§ **Exercise goal**
The lines to repeat are those below from the one containing "(Check one of the following two boxes)" down to the one containing "The Court finds that as", both included; reproduce them exactly and nothing else.

§ **Supplied material**
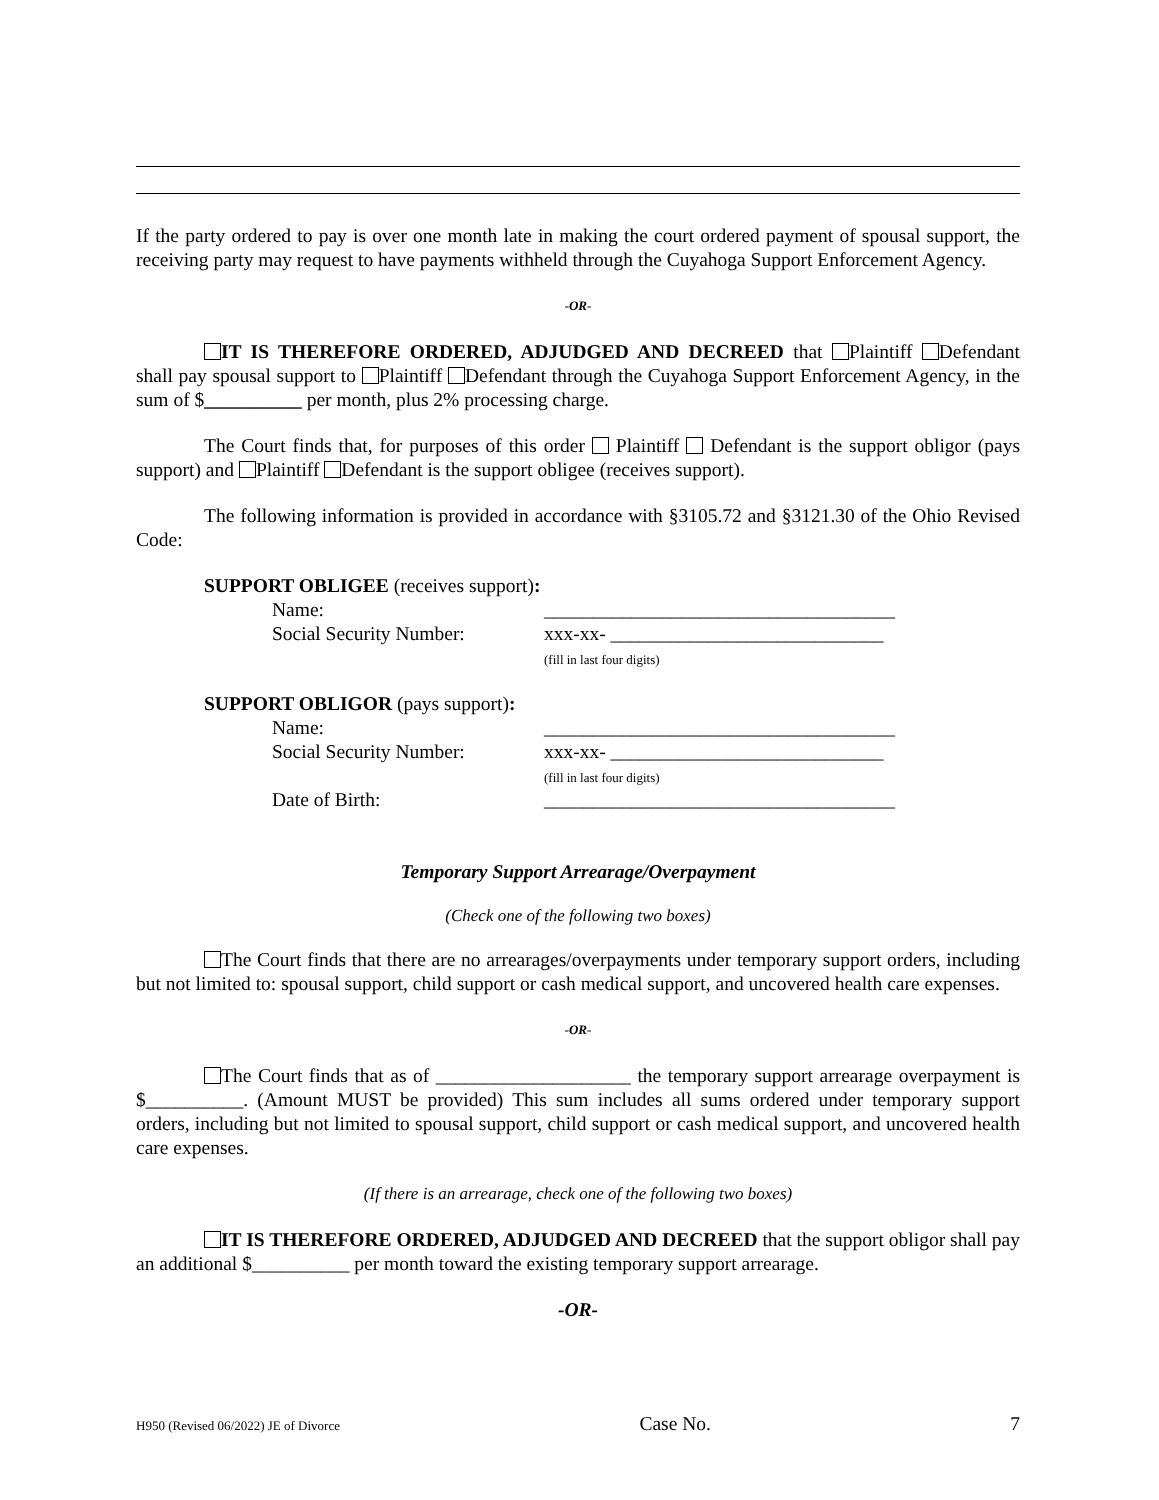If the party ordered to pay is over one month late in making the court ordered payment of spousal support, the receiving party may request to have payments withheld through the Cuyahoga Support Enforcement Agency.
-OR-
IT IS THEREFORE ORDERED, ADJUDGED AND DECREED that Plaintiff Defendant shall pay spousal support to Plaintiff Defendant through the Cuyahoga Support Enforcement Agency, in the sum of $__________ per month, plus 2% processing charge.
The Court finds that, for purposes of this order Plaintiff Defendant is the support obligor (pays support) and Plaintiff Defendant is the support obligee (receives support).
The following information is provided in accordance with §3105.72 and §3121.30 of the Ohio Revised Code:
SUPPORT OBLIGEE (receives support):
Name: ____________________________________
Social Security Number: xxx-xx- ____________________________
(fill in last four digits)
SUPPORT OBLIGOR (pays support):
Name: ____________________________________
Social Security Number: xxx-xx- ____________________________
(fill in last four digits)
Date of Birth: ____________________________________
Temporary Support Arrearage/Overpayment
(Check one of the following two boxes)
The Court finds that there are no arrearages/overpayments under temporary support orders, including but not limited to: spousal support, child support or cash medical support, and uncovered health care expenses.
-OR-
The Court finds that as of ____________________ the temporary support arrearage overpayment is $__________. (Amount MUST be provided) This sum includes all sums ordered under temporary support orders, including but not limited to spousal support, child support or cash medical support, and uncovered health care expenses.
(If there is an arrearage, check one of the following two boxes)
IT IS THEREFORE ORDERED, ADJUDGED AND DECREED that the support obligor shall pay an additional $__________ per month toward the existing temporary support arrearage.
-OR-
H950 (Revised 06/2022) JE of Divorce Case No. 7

--

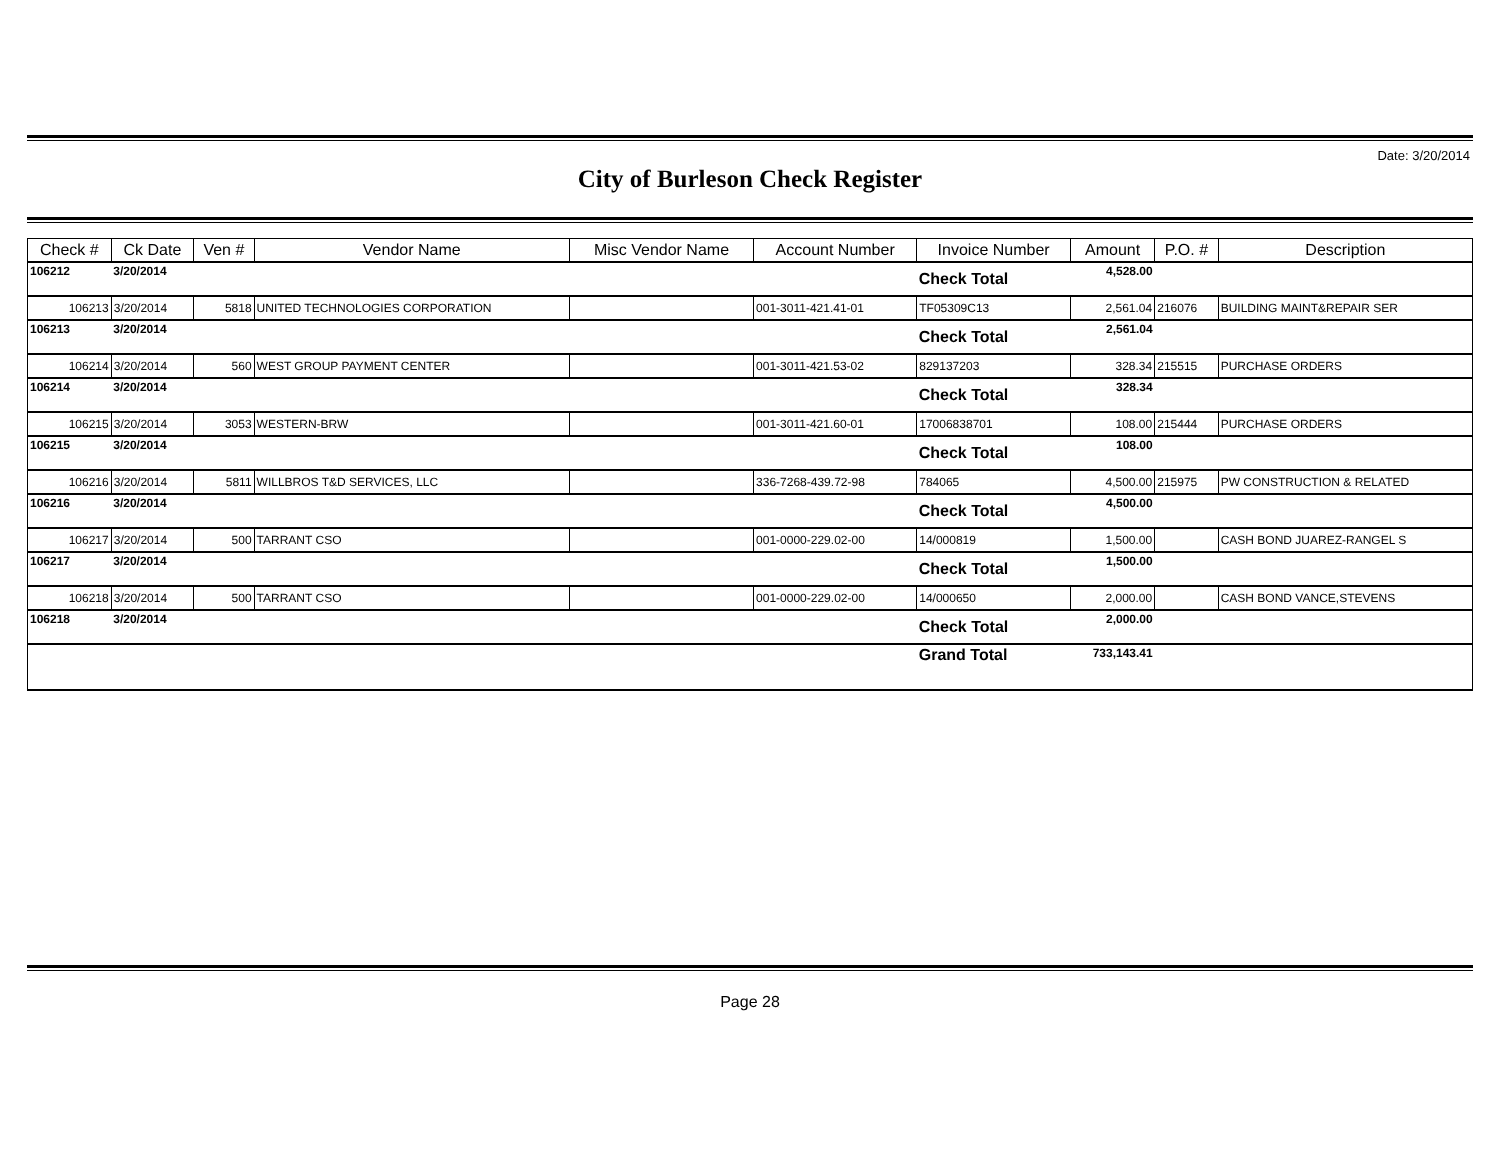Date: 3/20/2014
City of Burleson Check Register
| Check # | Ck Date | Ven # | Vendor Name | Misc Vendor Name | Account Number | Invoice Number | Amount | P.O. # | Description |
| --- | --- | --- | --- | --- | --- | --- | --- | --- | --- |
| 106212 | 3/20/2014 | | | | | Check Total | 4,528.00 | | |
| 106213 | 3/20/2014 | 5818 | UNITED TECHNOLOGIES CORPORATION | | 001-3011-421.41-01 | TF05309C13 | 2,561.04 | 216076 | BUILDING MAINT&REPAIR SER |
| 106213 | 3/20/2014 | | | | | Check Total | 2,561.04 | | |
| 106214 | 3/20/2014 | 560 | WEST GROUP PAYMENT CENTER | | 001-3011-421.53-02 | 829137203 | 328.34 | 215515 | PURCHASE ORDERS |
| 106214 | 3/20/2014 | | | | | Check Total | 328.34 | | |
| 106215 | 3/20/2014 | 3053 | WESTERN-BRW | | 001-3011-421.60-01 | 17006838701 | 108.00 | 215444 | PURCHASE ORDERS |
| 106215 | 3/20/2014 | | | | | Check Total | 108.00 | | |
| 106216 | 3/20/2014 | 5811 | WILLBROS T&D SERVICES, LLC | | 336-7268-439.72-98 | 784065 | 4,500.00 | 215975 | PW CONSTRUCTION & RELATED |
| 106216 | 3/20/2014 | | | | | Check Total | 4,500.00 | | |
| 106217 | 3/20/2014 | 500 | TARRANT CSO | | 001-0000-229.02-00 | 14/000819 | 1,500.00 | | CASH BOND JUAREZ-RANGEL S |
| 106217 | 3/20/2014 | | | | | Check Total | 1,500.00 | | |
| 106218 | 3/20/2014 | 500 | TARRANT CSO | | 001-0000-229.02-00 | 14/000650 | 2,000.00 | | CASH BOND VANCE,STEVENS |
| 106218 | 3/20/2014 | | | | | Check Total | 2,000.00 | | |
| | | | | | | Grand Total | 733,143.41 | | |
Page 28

--

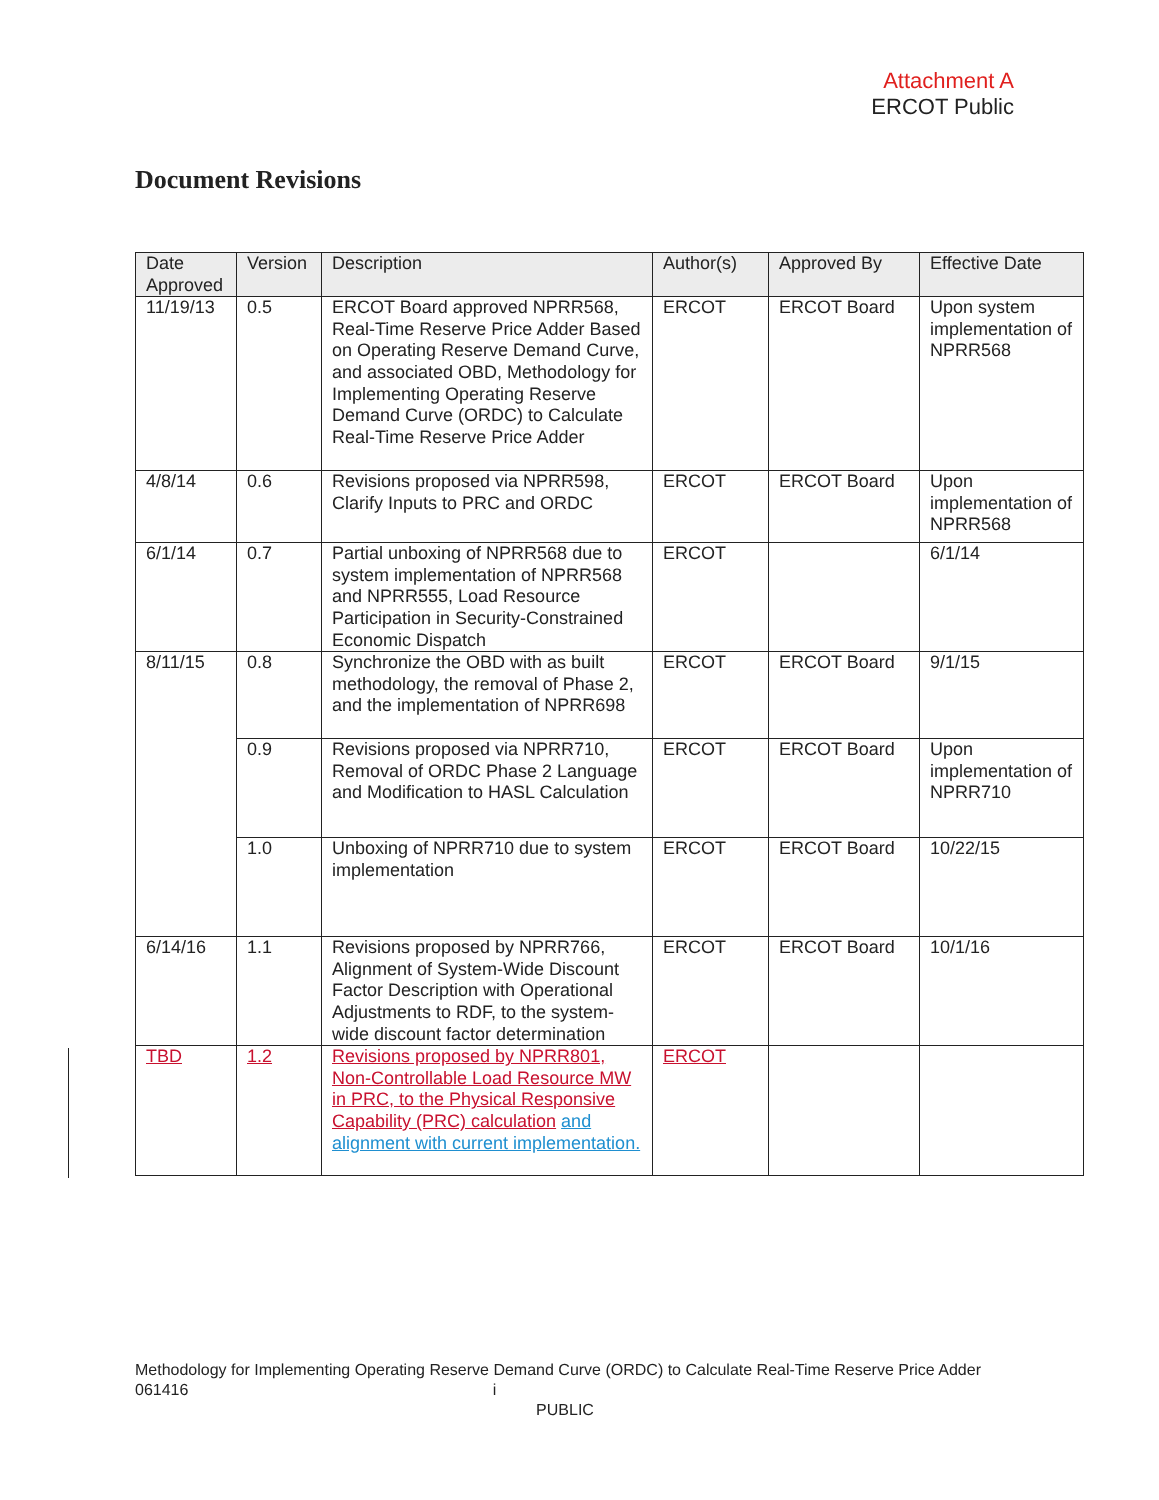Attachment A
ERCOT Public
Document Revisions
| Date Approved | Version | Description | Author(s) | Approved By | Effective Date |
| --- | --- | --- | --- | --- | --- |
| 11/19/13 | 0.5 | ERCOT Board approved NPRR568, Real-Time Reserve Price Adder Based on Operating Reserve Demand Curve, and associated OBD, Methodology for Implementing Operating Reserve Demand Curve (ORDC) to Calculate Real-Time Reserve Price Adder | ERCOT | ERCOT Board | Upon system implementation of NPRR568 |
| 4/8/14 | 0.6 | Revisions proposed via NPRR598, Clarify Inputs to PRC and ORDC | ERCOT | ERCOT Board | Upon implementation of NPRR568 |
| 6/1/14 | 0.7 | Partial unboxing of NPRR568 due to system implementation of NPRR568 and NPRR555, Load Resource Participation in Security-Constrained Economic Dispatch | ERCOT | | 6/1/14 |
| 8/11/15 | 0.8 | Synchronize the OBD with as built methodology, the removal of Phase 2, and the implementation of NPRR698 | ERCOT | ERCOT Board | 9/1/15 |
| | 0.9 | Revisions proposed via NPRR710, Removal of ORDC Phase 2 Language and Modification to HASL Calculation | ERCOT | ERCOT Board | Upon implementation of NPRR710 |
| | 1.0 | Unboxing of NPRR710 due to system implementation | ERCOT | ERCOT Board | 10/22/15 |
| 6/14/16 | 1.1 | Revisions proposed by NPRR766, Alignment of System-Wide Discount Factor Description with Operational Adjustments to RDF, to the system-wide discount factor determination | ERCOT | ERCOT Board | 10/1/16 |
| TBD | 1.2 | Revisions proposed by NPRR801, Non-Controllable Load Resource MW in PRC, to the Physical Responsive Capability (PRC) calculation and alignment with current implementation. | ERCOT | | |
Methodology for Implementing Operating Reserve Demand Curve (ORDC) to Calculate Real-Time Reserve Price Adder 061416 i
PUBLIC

§ **Expected output**
(Check one of the following two boxes)
The Court finds that there are no arrearages/overpayments under temporary support orders, including but not limited to: spousal support, child support or cash medical support, and uncovered health care expenses.
-OR-
The Court finds that as of ____________________ the temporary support arrearage overpayment is $__________. (Amount MUST be provided) This sum includes all sums ordered under temporary support orders, including but not limited to spousal support, child support or cash medical support, and uncovered health care expenses.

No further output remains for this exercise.